Pat, my relationship with ketchup has endured over a quarter century, and I look forward to the next 25 with (Heinz) 57.

somebodytogobackintimewith said...

What does being from Pittsburgh have to do with anything?

If this was The Barrel, Christine would be taking Solari out back to calm him down right now. . .

somebodytogobackintimewith said...

Pat's post made me hallucinate.

Solari said...

Mr. Schmidthead,

We Pittsburghers take plenty of pride in calling Heinz our own. Heard of Heinz Field? They ain't pouring any BS mustard when the Steelers get into the Heinz Red Zone, I'll tell you that much. Find me a football stadium named after a jar of mustard - THAT is how real Pittsburghers -- nay, real Americans -- feel about ketchup.

Sincerely,
H.J. Heinz

The City Desk said...

I vote that we all gang up on Solari for putting ketchup on pretzels.

Pretzelskra?

For chrissake.

Spotty said...

I believe it's an unstated law that once you get your driver's license, you can no longer put ketchup on hot dogs. Or maybe it's when you start to grow pubes...

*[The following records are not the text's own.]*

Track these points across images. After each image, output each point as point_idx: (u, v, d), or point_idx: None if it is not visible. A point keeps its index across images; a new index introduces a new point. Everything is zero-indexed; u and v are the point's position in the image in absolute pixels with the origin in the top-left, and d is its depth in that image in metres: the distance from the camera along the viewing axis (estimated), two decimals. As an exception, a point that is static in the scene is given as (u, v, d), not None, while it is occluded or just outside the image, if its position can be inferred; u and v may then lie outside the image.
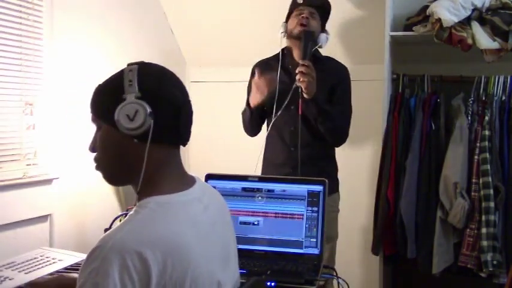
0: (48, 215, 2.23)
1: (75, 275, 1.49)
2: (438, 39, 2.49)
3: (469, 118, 2.54)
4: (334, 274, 1.82)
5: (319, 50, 2.39)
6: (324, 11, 2.39)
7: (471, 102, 2.55)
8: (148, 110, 1.01)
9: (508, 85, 2.53)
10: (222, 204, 1.24)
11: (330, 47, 2.79)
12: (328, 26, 2.60)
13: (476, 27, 2.50)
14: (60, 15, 2.29)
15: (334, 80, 2.35)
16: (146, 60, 1.14)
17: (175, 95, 1.07)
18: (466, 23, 2.52)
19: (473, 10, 2.52)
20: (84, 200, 2.42)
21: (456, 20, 2.48)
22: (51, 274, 1.71)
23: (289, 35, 2.34)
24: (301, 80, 2.15)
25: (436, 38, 2.49)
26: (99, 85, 1.11)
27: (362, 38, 2.93)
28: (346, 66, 2.43)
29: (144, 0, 3.02)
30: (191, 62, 3.41)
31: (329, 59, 2.44)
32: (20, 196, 2.08)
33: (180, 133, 1.08)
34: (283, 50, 2.41)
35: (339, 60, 2.48)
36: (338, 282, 1.78)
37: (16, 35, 2.09)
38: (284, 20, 2.40)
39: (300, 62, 2.18)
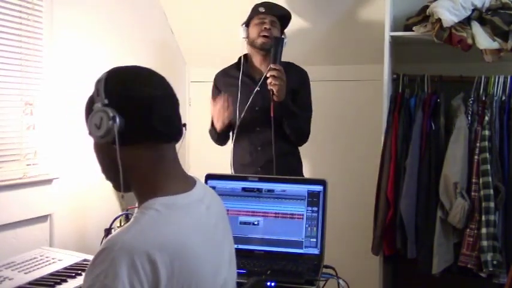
0: (48, 215, 2.23)
1: None
2: (438, 39, 2.49)
3: (469, 118, 2.54)
4: (334, 274, 1.82)
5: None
6: (284, 20, 2.52)
7: (471, 102, 2.55)
8: (111, 114, 1.00)
9: (508, 85, 2.53)
10: (220, 204, 1.25)
11: (330, 47, 2.80)
12: (328, 26, 2.60)
13: (476, 27, 2.50)
14: (60, 15, 2.29)
15: (295, 83, 2.46)
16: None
17: (145, 92, 1.04)
18: (466, 23, 2.51)
19: (473, 10, 2.52)
20: (84, 200, 2.42)
21: (456, 20, 2.48)
22: (51, 274, 1.72)
23: (251, 43, 2.47)
24: (272, 83, 2.28)
25: (436, 38, 2.49)
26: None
27: (362, 38, 2.93)
28: (304, 69, 2.56)
29: (144, 0, 3.02)
30: (191, 62, 3.41)
31: (289, 64, 2.53)
32: (20, 196, 2.08)
33: (157, 129, 1.04)
34: (241, 56, 2.54)
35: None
36: (338, 282, 1.78)
37: (16, 35, 2.09)
38: (243, 24, 2.50)
39: (272, 66, 2.29)
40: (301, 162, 2.59)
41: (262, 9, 2.44)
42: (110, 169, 1.08)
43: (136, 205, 1.09)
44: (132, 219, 1.01)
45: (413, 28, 2.64)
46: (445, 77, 2.66)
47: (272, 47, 2.35)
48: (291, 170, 2.44)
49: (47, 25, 2.22)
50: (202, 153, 3.07)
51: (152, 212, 1.00)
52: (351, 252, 2.95)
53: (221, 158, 2.60)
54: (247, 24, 2.49)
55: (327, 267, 1.85)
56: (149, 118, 1.03)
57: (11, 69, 2.07)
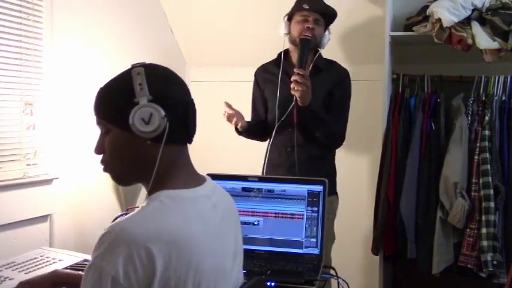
0: (48, 215, 2.23)
1: (69, 271, 1.50)
2: (438, 39, 2.49)
3: (469, 118, 2.54)
4: (334, 274, 1.82)
5: (323, 51, 2.40)
6: (329, 18, 2.38)
7: (471, 102, 2.55)
8: (163, 113, 1.02)
9: (508, 85, 2.53)
10: (230, 204, 1.25)
11: (330, 47, 2.79)
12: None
13: (476, 27, 2.50)
14: (60, 15, 2.29)
15: (332, 83, 2.35)
16: (147, 60, 1.14)
17: (182, 95, 1.10)
18: (466, 23, 2.52)
19: (473, 10, 2.52)
20: (84, 200, 2.42)
21: (456, 20, 2.48)
22: (51, 274, 1.71)
23: (292, 41, 2.35)
24: (295, 88, 2.17)
25: (436, 38, 2.49)
26: (104, 88, 1.10)
27: (362, 38, 2.93)
28: (347, 69, 2.43)
29: (144, 0, 3.02)
30: (191, 62, 3.41)
31: (330, 63, 2.43)
32: (20, 196, 2.08)
33: (189, 132, 1.11)
34: (282, 52, 2.41)
35: (339, 61, 2.48)
36: (338, 282, 1.78)
37: (16, 35, 2.08)
38: (285, 16, 2.37)
39: (295, 70, 2.18)
40: (333, 167, 2.48)
41: (306, 6, 2.29)
42: (128, 161, 1.09)
43: (137, 205, 1.09)
44: (137, 209, 1.02)
45: (413, 28, 2.65)
46: (445, 77, 2.66)
47: (298, 49, 2.25)
48: (320, 173, 2.22)
49: (47, 25, 2.22)
50: (202, 153, 3.07)
51: (156, 203, 1.02)
52: (351, 252, 2.95)
53: (221, 158, 2.60)
54: (289, 18, 2.36)
55: (327, 267, 1.85)
56: (186, 120, 1.08)
57: (11, 69, 2.07)
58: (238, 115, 2.31)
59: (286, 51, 2.41)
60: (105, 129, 1.09)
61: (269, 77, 2.43)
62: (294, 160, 2.29)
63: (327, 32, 2.37)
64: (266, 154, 2.40)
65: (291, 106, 2.26)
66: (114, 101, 1.07)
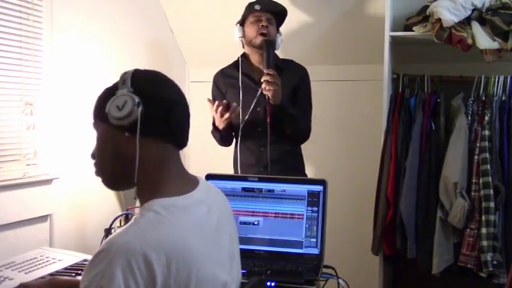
0: (48, 215, 2.23)
1: (68, 278, 1.49)
2: (438, 39, 2.49)
3: (469, 118, 2.54)
4: (334, 274, 1.82)
5: (277, 52, 2.46)
6: (280, 17, 2.47)
7: (471, 102, 2.55)
8: (137, 100, 1.03)
9: (508, 85, 2.53)
10: (224, 203, 1.25)
11: (330, 47, 2.80)
12: (328, 25, 2.59)
13: (476, 27, 2.50)
14: (60, 15, 2.29)
15: (295, 81, 2.44)
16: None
17: (169, 94, 1.09)
18: (466, 23, 2.51)
19: (473, 10, 2.52)
20: (84, 200, 2.42)
21: (456, 20, 2.48)
22: (51, 275, 1.71)
23: (248, 42, 2.42)
24: (267, 88, 2.25)
25: (436, 38, 2.49)
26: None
27: (362, 38, 2.93)
28: (304, 66, 2.52)
29: (144, 1, 3.02)
30: (191, 62, 3.41)
31: (288, 62, 2.51)
32: (20, 196, 2.08)
33: (172, 129, 1.09)
34: (240, 56, 2.49)
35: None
36: (338, 282, 1.78)
37: (16, 35, 2.09)
38: (237, 23, 2.46)
39: (265, 71, 2.26)
40: (303, 162, 2.59)
41: (257, 7, 2.38)
42: (111, 159, 1.09)
43: (137, 205, 1.09)
44: (131, 221, 1.01)
45: (413, 28, 2.64)
46: (445, 77, 2.66)
47: (264, 50, 2.32)
48: (294, 169, 2.44)
49: (47, 25, 2.22)
50: (202, 153, 3.08)
51: (151, 214, 1.00)
52: (351, 252, 2.95)
53: (221, 158, 2.60)
54: (241, 23, 2.45)
55: (327, 267, 1.85)
56: (168, 115, 1.07)
57: (11, 69, 2.07)
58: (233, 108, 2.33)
59: (243, 55, 2.50)
60: (96, 129, 1.11)
61: (229, 81, 2.49)
62: (266, 159, 2.37)
63: (278, 34, 2.45)
64: (236, 156, 2.45)
65: (252, 106, 2.34)
66: (100, 98, 1.10)
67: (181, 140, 1.13)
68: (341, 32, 2.96)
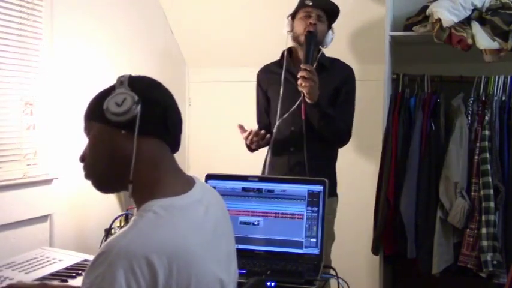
0: (48, 215, 2.23)
1: (59, 283, 1.49)
2: (438, 39, 2.49)
3: (469, 118, 2.54)
4: (334, 274, 1.82)
5: (324, 50, 2.39)
6: (332, 14, 2.36)
7: (471, 102, 2.55)
8: (136, 97, 1.04)
9: (508, 85, 2.53)
10: (221, 203, 1.24)
11: (331, 46, 2.78)
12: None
13: (476, 27, 2.50)
14: (60, 15, 2.29)
15: (338, 81, 2.34)
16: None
17: (164, 97, 1.10)
18: (466, 23, 2.52)
19: (473, 10, 2.52)
20: (84, 200, 2.42)
21: (456, 20, 2.48)
22: (51, 274, 1.72)
23: (295, 38, 2.32)
24: (303, 84, 2.14)
25: (436, 38, 2.49)
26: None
27: (362, 38, 2.93)
28: (351, 66, 2.42)
29: (144, 1, 3.02)
30: (191, 62, 3.41)
31: (334, 60, 2.42)
32: (20, 196, 2.08)
33: (168, 129, 1.09)
34: (285, 51, 2.38)
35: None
36: (338, 282, 1.78)
37: (16, 35, 2.08)
38: (289, 16, 2.35)
39: (302, 66, 2.15)
40: (334, 168, 2.45)
41: (309, 2, 2.27)
42: (104, 161, 1.07)
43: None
44: (131, 222, 1.00)
45: (413, 28, 2.65)
46: (445, 77, 2.66)
47: (304, 44, 2.21)
48: (322, 174, 2.17)
49: (47, 25, 2.22)
50: (202, 153, 3.08)
51: (150, 215, 1.00)
52: (351, 252, 2.95)
53: (221, 158, 2.60)
54: (292, 16, 2.33)
55: (327, 267, 1.85)
56: (164, 116, 1.08)
57: (11, 69, 2.07)
58: (260, 136, 2.26)
59: (289, 50, 2.39)
60: (88, 131, 1.10)
61: (272, 77, 2.40)
62: (296, 160, 2.28)
63: (330, 31, 2.35)
64: (267, 155, 2.38)
65: (297, 103, 2.23)
66: (95, 100, 1.10)
67: (176, 143, 1.14)
68: (341, 32, 2.96)
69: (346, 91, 2.35)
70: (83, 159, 1.11)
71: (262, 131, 2.26)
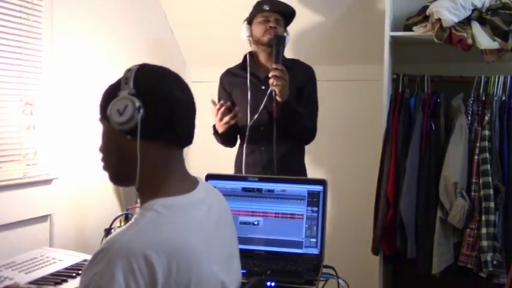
0: (48, 215, 2.23)
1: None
2: (438, 39, 2.49)
3: (469, 118, 2.54)
4: (334, 274, 1.82)
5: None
6: (289, 18, 2.46)
7: (471, 102, 2.55)
8: (137, 104, 1.02)
9: (508, 85, 2.53)
10: (223, 204, 1.24)
11: (330, 47, 2.80)
12: (328, 26, 2.58)
13: (476, 27, 2.50)
14: (60, 15, 2.29)
15: (300, 81, 2.42)
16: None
17: (173, 93, 1.07)
18: (466, 23, 2.51)
19: (473, 10, 2.52)
20: (84, 200, 2.42)
21: (456, 20, 2.48)
22: (52, 274, 1.72)
23: (256, 41, 2.41)
24: (274, 83, 2.22)
25: (436, 38, 2.49)
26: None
27: (362, 38, 2.93)
28: (311, 66, 2.51)
29: (144, 1, 3.02)
30: (191, 62, 3.41)
31: (294, 61, 2.50)
32: (20, 196, 2.08)
33: (175, 131, 1.07)
34: (247, 54, 2.47)
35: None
36: (338, 282, 1.78)
37: (16, 35, 2.08)
38: (245, 21, 2.44)
39: (273, 66, 2.24)
40: (304, 163, 2.55)
41: (266, 7, 2.36)
42: (114, 158, 1.09)
43: (136, 205, 1.09)
44: (132, 220, 1.01)
45: (413, 28, 2.65)
46: (445, 77, 2.66)
47: (274, 46, 2.31)
48: (294, 170, 2.39)
49: (47, 25, 2.22)
50: (202, 153, 3.08)
51: (151, 213, 1.00)
52: (351, 252, 2.95)
53: (221, 158, 2.60)
54: (249, 21, 2.43)
55: (327, 267, 1.85)
56: (171, 119, 1.05)
57: (11, 69, 2.07)
58: (233, 112, 2.31)
59: (251, 54, 2.48)
60: (102, 124, 1.11)
61: (236, 80, 2.47)
62: (268, 158, 2.35)
63: (288, 37, 2.43)
64: (242, 155, 2.42)
65: (264, 102, 2.31)
66: (105, 97, 1.09)
67: (185, 140, 1.12)
68: (341, 32, 2.96)
69: (310, 90, 2.46)
70: (99, 148, 1.13)
71: (236, 108, 2.32)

...Either way, don't put ketchup on hot dogs. That's for tarts, weirdos, sluts, motorheads, dweebies and dickheads. It's fine when you're a kid- you don't know any better. Be an adult- use mustard. Onions and relish are also acceptable.

Unless of course, dear Gaines, you put ketchup on hot dogs while you are in your van, handing out free candy at playgrounds.